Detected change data
========================

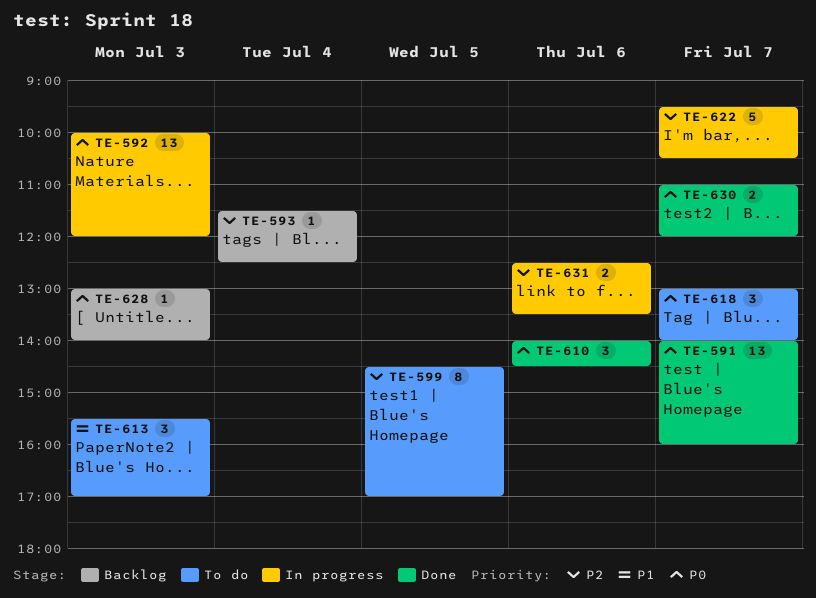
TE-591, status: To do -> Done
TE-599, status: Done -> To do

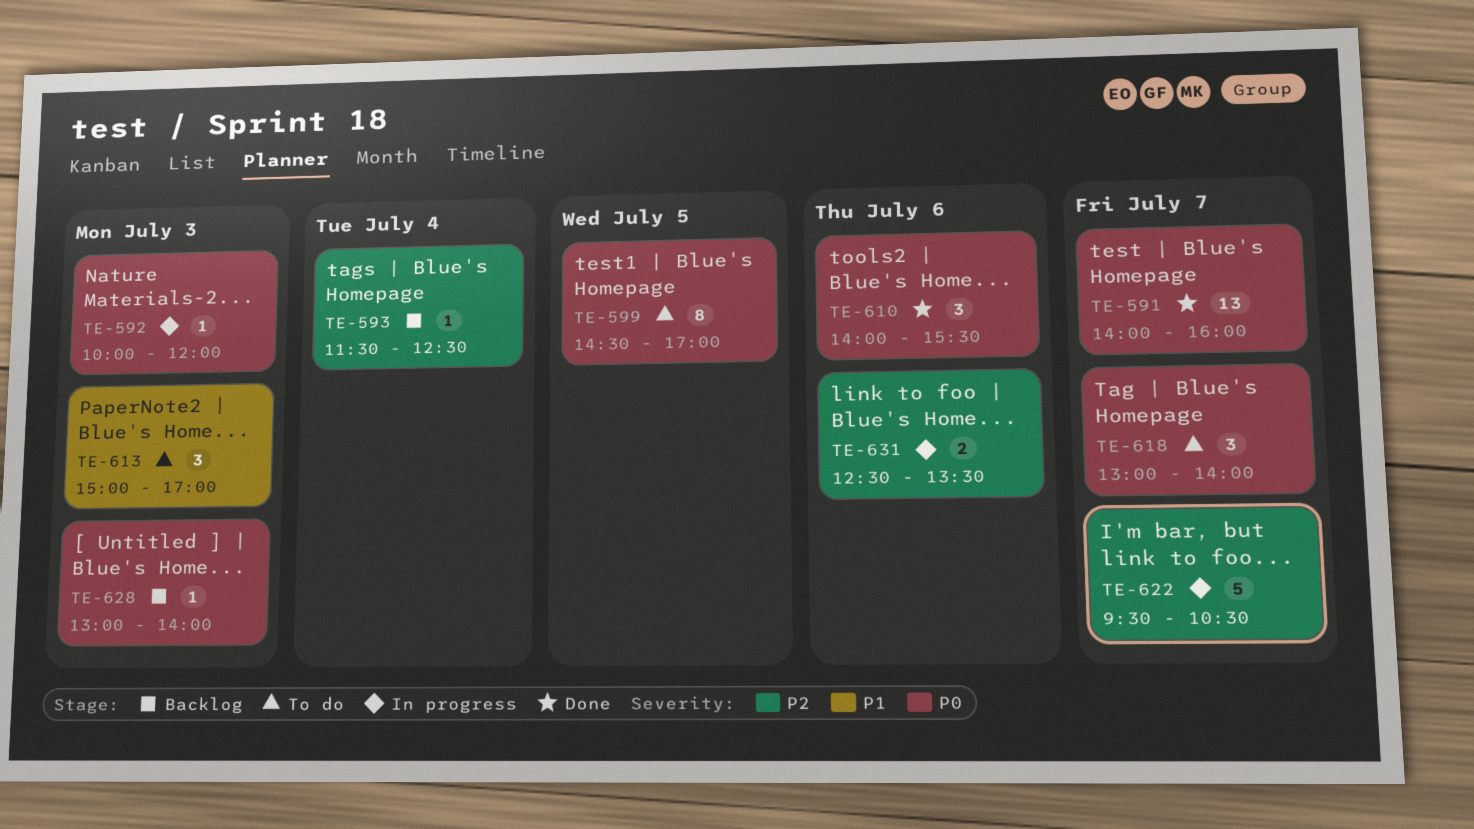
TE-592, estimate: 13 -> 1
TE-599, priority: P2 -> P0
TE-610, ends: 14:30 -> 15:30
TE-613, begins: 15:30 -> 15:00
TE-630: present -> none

========================

TASK ITEM
In the lines above, spot each one that contains the word "Done" and copy it.

ANSWER SPACE
TE-591, status: To do -> Done
TE-599, status: Done -> To do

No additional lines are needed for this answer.